Stratégie de l’exploitation pour l’après-quotas : conserver ses volumes laiteries et augmenter ses volumes transformés pour valoriser la main d’œuvre présente sur l’exploitation. « Nous ne regrettons pas notre stratégie de développement vertical par le biais de la conversion biologique et de la transformation », affirme Éric Meuret.

Exemple 2
Le Gaec du Petit Champ à Dimont et Aibes (59): maintenir la productivité et réduire les coûts.
• Les associés: Franck et Sylvie Quaeybeur et Gérard Lefevre.

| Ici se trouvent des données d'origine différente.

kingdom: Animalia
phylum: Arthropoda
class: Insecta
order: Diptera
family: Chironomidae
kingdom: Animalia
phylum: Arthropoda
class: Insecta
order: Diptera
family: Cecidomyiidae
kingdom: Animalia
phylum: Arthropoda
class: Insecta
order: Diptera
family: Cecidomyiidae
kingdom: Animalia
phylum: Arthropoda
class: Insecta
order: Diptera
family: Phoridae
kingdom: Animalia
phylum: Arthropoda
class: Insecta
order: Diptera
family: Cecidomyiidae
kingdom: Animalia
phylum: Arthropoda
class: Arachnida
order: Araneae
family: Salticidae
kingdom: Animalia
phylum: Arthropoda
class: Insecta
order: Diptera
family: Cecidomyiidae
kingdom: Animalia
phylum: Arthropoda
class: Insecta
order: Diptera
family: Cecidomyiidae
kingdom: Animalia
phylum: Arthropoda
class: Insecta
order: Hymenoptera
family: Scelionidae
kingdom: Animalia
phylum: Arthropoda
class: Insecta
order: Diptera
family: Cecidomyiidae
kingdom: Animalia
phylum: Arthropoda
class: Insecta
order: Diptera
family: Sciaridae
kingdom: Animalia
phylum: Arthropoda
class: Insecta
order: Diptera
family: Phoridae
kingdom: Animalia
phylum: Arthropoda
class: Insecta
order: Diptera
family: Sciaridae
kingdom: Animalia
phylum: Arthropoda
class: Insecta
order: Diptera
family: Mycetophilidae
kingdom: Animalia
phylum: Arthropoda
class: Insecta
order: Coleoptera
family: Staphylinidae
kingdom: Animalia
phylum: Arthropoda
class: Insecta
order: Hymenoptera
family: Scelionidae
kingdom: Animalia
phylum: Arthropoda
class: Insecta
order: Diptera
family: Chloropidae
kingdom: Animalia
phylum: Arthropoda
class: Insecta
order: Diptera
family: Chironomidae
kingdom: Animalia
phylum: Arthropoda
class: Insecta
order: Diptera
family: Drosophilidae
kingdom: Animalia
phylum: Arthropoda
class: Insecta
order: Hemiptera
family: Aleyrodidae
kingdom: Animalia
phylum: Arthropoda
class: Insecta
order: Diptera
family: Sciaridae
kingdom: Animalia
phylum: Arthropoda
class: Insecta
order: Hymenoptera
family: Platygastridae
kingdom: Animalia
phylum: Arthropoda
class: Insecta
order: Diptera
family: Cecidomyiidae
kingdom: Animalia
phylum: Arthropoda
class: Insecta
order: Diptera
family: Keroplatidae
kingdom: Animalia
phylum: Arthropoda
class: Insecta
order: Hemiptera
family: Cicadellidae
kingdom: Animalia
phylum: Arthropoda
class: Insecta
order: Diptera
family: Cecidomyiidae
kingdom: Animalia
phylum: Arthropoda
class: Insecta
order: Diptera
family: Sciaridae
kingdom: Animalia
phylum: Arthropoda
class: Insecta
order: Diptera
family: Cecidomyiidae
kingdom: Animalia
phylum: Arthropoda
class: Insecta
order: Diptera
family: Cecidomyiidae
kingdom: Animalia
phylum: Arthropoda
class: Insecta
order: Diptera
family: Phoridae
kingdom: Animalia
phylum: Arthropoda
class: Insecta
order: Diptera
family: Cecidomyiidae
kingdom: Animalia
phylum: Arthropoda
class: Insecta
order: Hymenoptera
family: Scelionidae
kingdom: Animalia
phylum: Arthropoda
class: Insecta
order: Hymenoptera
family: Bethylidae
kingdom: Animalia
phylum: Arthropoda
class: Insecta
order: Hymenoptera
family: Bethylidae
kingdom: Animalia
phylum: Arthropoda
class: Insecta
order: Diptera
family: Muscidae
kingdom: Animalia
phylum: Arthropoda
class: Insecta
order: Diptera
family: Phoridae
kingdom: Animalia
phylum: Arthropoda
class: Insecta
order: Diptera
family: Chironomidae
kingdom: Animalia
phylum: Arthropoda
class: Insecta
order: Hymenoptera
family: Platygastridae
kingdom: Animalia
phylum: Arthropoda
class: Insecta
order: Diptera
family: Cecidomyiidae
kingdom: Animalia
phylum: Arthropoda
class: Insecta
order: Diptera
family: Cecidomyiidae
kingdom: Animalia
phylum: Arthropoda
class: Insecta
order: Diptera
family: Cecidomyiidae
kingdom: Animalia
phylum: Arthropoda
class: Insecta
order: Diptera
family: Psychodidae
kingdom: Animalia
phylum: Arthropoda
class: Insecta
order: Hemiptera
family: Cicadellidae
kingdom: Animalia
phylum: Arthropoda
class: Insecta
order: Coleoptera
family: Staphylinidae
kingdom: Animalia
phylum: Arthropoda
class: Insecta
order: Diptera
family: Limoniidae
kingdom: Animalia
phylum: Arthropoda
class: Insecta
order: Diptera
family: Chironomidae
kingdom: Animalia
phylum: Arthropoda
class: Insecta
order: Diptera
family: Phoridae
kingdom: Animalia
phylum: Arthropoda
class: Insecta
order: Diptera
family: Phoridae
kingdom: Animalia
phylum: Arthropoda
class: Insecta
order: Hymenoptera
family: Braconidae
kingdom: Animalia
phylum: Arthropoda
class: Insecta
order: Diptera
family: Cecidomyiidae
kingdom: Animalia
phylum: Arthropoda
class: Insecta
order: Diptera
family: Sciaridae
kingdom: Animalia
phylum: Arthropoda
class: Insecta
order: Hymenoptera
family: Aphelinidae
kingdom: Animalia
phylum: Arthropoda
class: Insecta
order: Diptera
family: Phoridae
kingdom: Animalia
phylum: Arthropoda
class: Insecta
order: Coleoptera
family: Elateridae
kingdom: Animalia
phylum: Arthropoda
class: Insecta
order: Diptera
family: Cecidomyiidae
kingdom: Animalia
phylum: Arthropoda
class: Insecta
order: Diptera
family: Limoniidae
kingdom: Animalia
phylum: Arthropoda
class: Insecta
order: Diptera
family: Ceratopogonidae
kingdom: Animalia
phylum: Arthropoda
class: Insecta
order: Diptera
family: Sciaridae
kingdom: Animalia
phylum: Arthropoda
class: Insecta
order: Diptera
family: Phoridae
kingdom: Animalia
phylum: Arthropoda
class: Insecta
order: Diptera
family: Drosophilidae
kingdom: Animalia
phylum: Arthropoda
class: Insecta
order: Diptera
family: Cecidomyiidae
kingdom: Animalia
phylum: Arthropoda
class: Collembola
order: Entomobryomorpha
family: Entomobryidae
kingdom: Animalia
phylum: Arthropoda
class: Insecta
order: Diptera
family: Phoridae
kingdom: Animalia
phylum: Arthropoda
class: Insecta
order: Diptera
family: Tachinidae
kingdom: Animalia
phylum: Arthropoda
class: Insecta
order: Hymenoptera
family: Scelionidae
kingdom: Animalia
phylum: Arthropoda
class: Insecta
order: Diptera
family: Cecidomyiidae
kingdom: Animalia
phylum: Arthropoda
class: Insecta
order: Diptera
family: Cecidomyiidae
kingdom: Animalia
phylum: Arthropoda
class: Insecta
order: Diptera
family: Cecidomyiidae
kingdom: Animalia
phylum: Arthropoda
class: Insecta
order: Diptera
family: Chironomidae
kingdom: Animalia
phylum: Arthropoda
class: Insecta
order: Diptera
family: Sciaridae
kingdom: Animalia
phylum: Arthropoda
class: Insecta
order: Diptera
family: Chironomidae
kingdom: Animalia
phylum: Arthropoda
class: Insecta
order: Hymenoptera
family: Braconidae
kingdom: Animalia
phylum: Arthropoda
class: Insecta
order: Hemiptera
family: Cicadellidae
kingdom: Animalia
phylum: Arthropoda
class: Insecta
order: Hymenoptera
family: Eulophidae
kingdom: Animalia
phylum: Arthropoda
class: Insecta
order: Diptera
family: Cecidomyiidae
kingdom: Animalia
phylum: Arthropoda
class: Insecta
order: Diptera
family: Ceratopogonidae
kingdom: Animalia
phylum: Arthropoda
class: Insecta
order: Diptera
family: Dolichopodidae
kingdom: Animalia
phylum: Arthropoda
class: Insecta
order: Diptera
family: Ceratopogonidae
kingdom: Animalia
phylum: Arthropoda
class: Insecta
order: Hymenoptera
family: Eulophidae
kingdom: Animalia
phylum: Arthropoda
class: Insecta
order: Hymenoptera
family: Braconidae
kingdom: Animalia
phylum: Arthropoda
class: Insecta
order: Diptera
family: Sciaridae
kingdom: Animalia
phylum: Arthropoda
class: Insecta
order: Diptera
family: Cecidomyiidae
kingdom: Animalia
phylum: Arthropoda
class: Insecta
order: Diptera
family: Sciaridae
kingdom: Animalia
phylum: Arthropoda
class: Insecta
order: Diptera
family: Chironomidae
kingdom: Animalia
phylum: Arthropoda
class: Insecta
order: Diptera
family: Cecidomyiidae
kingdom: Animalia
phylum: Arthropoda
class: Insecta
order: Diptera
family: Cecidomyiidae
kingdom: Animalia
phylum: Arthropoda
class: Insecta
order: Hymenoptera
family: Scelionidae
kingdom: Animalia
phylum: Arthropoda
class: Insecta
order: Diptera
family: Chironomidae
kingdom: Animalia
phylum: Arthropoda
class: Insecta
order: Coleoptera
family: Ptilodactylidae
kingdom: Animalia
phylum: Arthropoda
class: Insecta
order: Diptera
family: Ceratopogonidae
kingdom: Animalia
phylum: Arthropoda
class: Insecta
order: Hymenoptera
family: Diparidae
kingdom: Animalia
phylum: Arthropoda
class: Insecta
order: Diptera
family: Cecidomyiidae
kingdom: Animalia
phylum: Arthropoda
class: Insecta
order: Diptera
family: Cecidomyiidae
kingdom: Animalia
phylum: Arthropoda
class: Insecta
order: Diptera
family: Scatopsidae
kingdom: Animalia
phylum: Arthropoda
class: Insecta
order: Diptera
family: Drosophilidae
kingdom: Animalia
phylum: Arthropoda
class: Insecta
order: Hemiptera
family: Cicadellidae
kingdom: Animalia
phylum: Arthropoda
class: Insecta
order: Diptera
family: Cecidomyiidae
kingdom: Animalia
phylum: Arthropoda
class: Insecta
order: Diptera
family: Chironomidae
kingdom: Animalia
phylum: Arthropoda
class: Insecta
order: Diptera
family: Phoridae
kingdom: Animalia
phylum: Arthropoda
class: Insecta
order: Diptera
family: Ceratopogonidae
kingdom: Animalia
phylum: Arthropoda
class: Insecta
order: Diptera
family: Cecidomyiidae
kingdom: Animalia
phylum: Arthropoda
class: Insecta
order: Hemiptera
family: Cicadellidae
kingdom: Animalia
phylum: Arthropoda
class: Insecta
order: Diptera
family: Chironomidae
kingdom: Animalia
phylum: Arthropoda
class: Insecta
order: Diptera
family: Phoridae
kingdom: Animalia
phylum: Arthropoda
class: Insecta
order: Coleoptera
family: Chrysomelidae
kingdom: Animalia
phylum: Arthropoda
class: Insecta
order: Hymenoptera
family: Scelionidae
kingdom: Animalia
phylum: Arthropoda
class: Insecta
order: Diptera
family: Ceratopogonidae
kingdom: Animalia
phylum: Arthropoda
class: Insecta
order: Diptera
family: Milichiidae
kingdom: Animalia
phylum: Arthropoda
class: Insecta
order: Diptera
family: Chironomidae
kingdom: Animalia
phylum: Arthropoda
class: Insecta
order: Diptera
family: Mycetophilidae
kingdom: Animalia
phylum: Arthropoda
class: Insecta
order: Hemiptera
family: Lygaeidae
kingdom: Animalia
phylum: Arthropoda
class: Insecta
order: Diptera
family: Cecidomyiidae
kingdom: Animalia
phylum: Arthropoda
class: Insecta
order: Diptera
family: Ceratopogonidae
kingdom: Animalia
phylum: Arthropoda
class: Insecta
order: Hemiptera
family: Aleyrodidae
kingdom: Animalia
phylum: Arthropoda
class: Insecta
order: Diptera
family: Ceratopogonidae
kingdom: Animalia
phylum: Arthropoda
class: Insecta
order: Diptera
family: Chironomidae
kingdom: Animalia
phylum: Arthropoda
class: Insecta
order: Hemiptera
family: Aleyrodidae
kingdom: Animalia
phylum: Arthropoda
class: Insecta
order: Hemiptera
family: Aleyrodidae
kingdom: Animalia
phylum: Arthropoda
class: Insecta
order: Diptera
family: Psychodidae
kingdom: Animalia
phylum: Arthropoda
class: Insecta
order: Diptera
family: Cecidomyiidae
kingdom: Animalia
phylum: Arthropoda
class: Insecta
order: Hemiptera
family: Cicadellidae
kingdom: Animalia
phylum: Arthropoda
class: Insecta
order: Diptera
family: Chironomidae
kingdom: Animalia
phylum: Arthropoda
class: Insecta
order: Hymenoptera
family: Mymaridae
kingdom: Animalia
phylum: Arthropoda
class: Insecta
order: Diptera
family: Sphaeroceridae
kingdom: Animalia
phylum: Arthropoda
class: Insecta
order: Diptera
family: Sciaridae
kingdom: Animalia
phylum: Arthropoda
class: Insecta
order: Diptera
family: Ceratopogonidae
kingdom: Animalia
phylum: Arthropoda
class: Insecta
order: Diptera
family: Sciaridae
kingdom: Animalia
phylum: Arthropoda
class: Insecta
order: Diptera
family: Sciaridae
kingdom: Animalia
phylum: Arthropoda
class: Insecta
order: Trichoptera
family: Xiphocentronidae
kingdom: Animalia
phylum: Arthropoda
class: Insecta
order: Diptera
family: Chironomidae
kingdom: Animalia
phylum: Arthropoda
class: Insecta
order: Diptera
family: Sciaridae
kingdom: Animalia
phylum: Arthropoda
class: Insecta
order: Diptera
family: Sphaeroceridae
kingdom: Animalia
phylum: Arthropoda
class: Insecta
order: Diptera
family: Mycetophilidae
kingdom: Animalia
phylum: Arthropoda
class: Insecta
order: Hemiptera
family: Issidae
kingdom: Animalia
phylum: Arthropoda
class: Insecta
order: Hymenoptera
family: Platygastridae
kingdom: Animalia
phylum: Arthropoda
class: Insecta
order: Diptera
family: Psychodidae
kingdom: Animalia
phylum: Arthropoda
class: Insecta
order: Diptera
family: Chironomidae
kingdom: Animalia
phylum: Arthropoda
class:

• Cheptel: 115 vaches laitières (VL).
• Quota: 925 000 l.
• SAU: 155 ha.
• SFP: 110 ha.
• Main d’œuvre: 3,7 UMO.
• Historique de la ferme: l’exploitation est organisée en 2 sites. En 2001, les VL sont installées en logettes paillées avec couloir d’alimentation raclé, et les génisses en box paillé en face des laitières. En 2008, à l’arrivée de Franck, transformation des box paillés génisses en 25 logette VL. En 2010, les génisses sont toutes regroupées à Dimont dans un nouveau bâtiment.
Atout : introduction de la Montbéliarde dans le troupeau (1/3) afin de réduire les frais d’élevage (animaux plus rustiques et moins fragiles). « La performance laitière de cette race ne déçoit pas », affirme Franck Quaeybeur.
• Contraintes: un parcellaire morcelé, 20 ha non « épandables », une salle de traite trop petite (2X6 pour 115 VL, soit 9,6 VL/poste);
• Stratégies de l’exploitation pour l’après-quotas: rénover le bâtiment VL et la salle de traite, optimiser le revenu en renforçant l’efficacité de la main d’œuvre et en réduisant les coûts de production, améliorer la rusticité de l’animal tout en maintenant une bonne productivité.